(Beginning of Material provided)
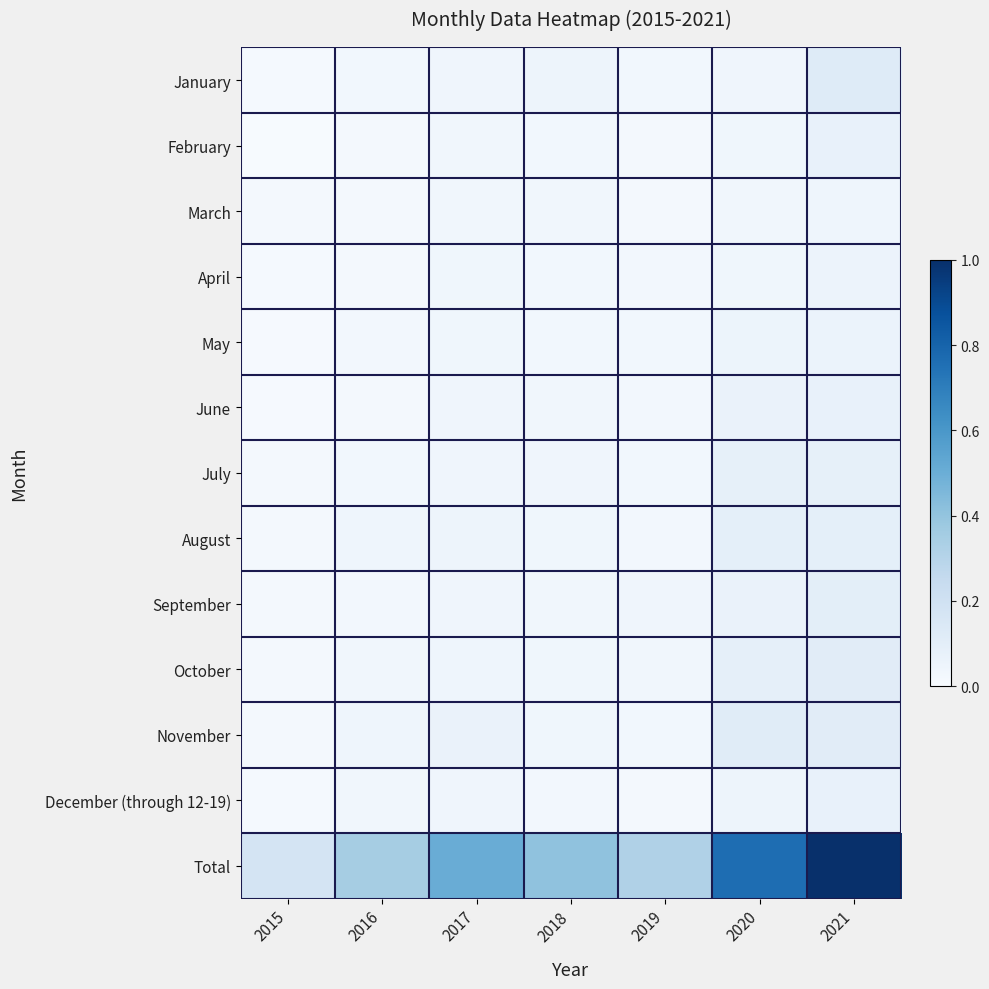

Reading left to right, list all the values displayed in this chart.

January: 2015=0.0	2016=0.0	2017=0.0	2018=0.0	2019=0.0	2020=0.0	2021=0.1
February: 2015=0.0	2016=0.0	2017=0.0	2018=0.0	2019=0.0	2020=0.0	2021=0.1
March: 2015=0.0	2016=0.0	2017=0.0	2018=0.0	2019=0.0	2020=0.0	2021=0.0
April: 2015=0.0	2016=0.0	2017=0.0	2018=0.0	2019=0.0	2020=0.0	2021=0.1
May: 2015=0.0	2016=0.0	2017=0.0	2018=0.0	2019=0.0	2020=0.1	2021=0.1
June: 2015=0.0	2016=0.0	2017=0.0	2018=0.0	2019=0.0	2020=0.1	2021=0.1
July: 2015=0.0	2016=0.0	2017=0.0	2018=0.0	2019=0.0	2020=0.1	2021=0.1
August: 2015=0.0	2016=0.0	2017=0.0	2018=0.0	2019=0.0	2020=0.1	2021=0.1
September: 2015=0.0	2016=0.0	2017=0.0	2018=0.0	2019=0.0	2020=0.1	2021=0.1
October: 2015=0.0	2016=0.0	2017=0.0	2018=0.0	2019=0.0	2020=0.1	2021=0.1
November: 2015=0.0	2016=0.0	2017=0.1	2018=0.0	2019=0.0	2020=0.1	2021=0.1
December (through 12-19): 2015=0.0	2016=0.0	2017=0.0	2018=0.0	2019=0.0	2020=0.1	2021=0.1
Total: 2015=0.2	2016=0.4	2017=0.5	2018=0.4	2019=0.3	2020=0.8	2021=1.0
(End of Material provided)
Please rewrite all of the material above, replacing "displayed" with "shown" and changing nothing else. Leave the pictures out of your answer.

Reading left to right, list all the values shown in this chart.

January: 2015=0.0	2016=0.0	2017=0.0	2018=0.0	2019=0.0	2020=0.0	2021=0.1
February: 2015=0.0	2016=0.0	2017=0.0	2018=0.0	2019=0.0	2020=0.0	2021=0.1
March: 2015=0.0	2016=0.0	2017=0.0	2018=0.0	2019=0.0	2020=0.0	2021=0.0
April: 2015=0.0	2016=0.0	2017=0.0	2018=0.0	2019=0.0	2020=0.0	2021=0.1
May: 2015=0.0	2016=0.0	2017=0.0	2018=0.0	2019=0.0	2020=0.1	2021=0.1
June: 2015=0.0	2016=0.0	2017=0.0	2018=0.0	2019=0.0	2020=0.1	2021=0.1
July: 2015=0.0	2016=0.0	2017=0.0	2018=0.0	2019=0.0	2020=0.1	2021=0.1
August: 2015=0.0	2016=0.0	2017=0.0	2018=0.0	2019=0.0	2020=0.1	2021=0.1
September: 2015=0.0	2016=0.0	2017=0.0	2018=0.0	2019=0.0	2020=0.1	2021=0.1
October: 2015=0.0	2016=0.0	2017=0.0	2018=0.0	2019=0.0	2020=0.1	2021=0.1
November: 2015=0.0	2016=0.0	2017=0.1	2018=0.0	2019=0.0	2020=0.1	2021=0.1
December (through 12-19): 2015=0.0	2016=0.0	2017=0.0	2018=0.0	2019=0.0	2020=0.1	2021=0.1
Total: 2015=0.2	2016=0.4	2017=0.5	2018=0.4	2019=0.3	2020=0.8	2021=1.0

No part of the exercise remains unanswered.